Recorded Presentations

Thursday, January 10, 2008

An Assessment by U.S. Cotton Growers and Other Cotton Experts

Michele C. Marra, North Carolina State University, Box 8109 Dept. Agricultural and Resource Economics, NCSU, Raleigh, NC 27695-8109 and Steven W. Martin, Delta Research and Extension Center, PO Box 69, Stoneville, MS 38776.

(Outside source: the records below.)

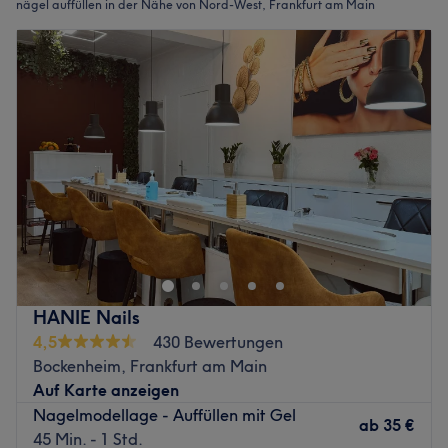
nägel auffüllen in der Nähe von Nord-West, Frankfurt am Main
HANIE Nails
4,5
430 Bewertungen
Bockenheim, Frankfurt am Main
Auf Karte anzeigen
Nagelmodellage - Auffüllen mit Gel
ab
35 €
45 Min. - 1 Std.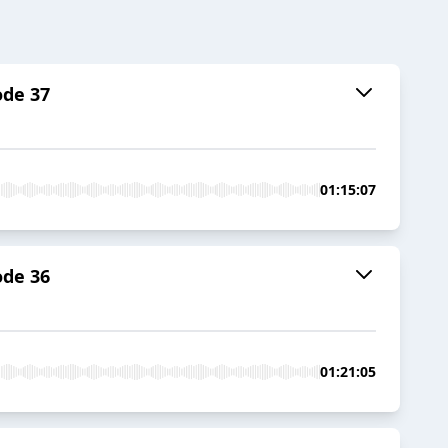
ode 37
01:15:07
ode 36
01:21:05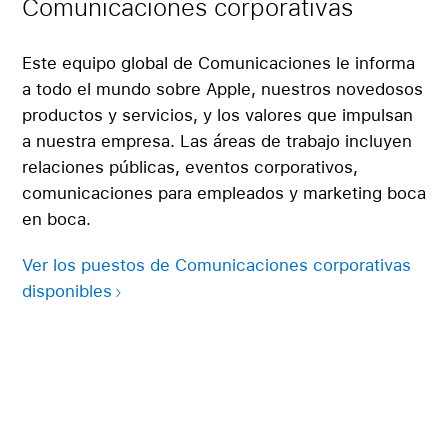
Comunicaciones corporativas
Este equipo global de Comunicaciones le informa
a todo el mundo sobre Apple, nuestros novedosos
productos y servicios, y los valores que impulsan
a nuestra empresa. Las áreas de trabajo incluyen
relaciones públicas, eventos corporativos,
comunicaciones para empleados y marketing boca
en boca.
Ver los puestos de Comunicaciones corporativas
disponibles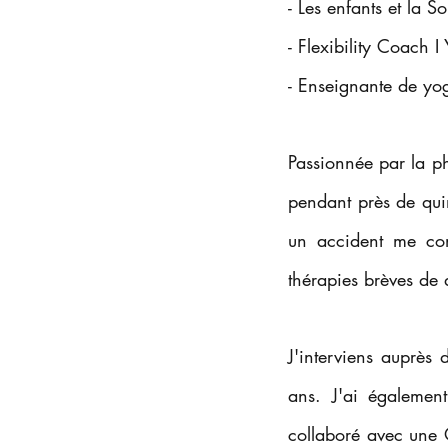
- Les enfants et la 
- Flexibility Coach 
- Enseignante de yo
Passionnée par la ph
pendant près de quin
un accident me con
thérapies brèves de
J'interviens auprès 
ans. J'ai égalemen
collaboré avec une 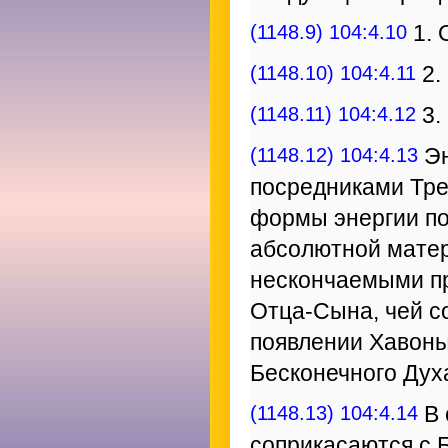
(1148.9) 104:4.10
1. 
(1148.10) 104:4.11
2.
(1148.11) 104:4.12
3.
(1148.12) 104:4.13
Эн
посредниками Тре
формы энергии по
абсолютной матер
нескончаемыми п
Отца-Сына, чей с
появлении Хавоны
Бесконечного Дух
(1148.13) 104:4.14
В 
соприкасаются с 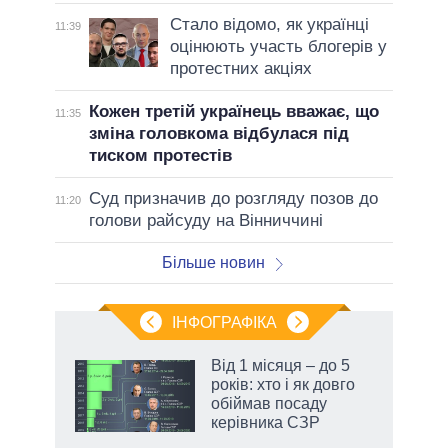
Стало відомо, як українці
11:39
оцінюють участь блогерів у
протестних акціях
Кожен третій українець вважає, що
11:35
зміна головкома відбулася під
тиском протестів
Суд призначив до розгляду позов до
11:20
голови райсуду на Вінниччині
Більше новин
ІНФОГРАФІКА
Від 1 місяця – до 5
ть
років: хто і як довго
обіймав посаду
керівника СЗР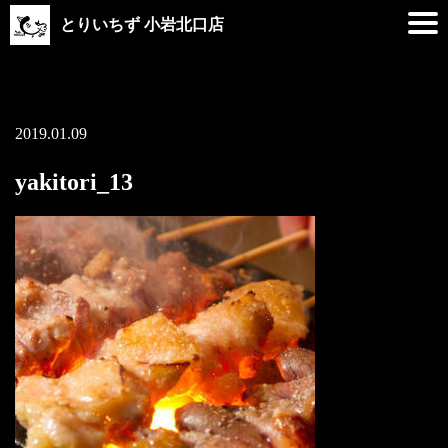
とりいちず 小岩北口店
2019.01.09
yakitori_13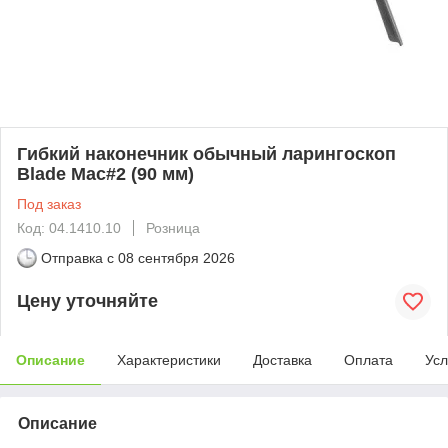
Гибкий наконечник обычный ларингоскоп
Blade Mac#2 (90 мм)
Под заказ
Код: 04.1410.10
Розница
Отправка с
08 сентября 2026
Цену уточняйте
Описание
Характеристики
Доставка
Оплата
Усл
Описание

Beginning with Eli Whitney’s invention of the cotton gin in 1793, cotton production in the U.S. has experienced many milestone advances over the last 200 years.  Some of those were mechanized technological advances such as the cotton gin and mechanical harvesters and others were scientific advances such as Boll Weevil Eradication (BWE) and transgenic cultivars that, in some cases, revolutionized the industry and, in other cases, saved the industry from further declines.  Many scientific and research studies have analyzed and measured the effects of these innovations on cotton production.  None however, have sought input from the people involved in the day-to-day operation of cotton farms as to their opinions on: (a) the innovations most beneficial to them and (b) innovations they believe will be important to them in the future.  Interviews with experts involved in cotton production at the 2007 Beltwide Cotton Conferences suggested that the most important innovations in the last decade were transgenic varieties, BWE, cotton breeding and harvesting equipment. Producer responses to a survey conducted in February 2007 confirmed the Beltwide results.  Survey respondents ranked the Roundup Ready® trait as the number one innovation over the last ten years.  Transgenic varieties as a whole, the Boll Weevil Eradication program, and improved cotton germplasm ranked statistically as high as the Roundup Ready® trait. Slight differences were reported by smaller farmers who ranked new harvesting technologies higher than larger producers and by farmers in the Delta who ranked Boll Weevil Eradication lower than the other regions surveyed.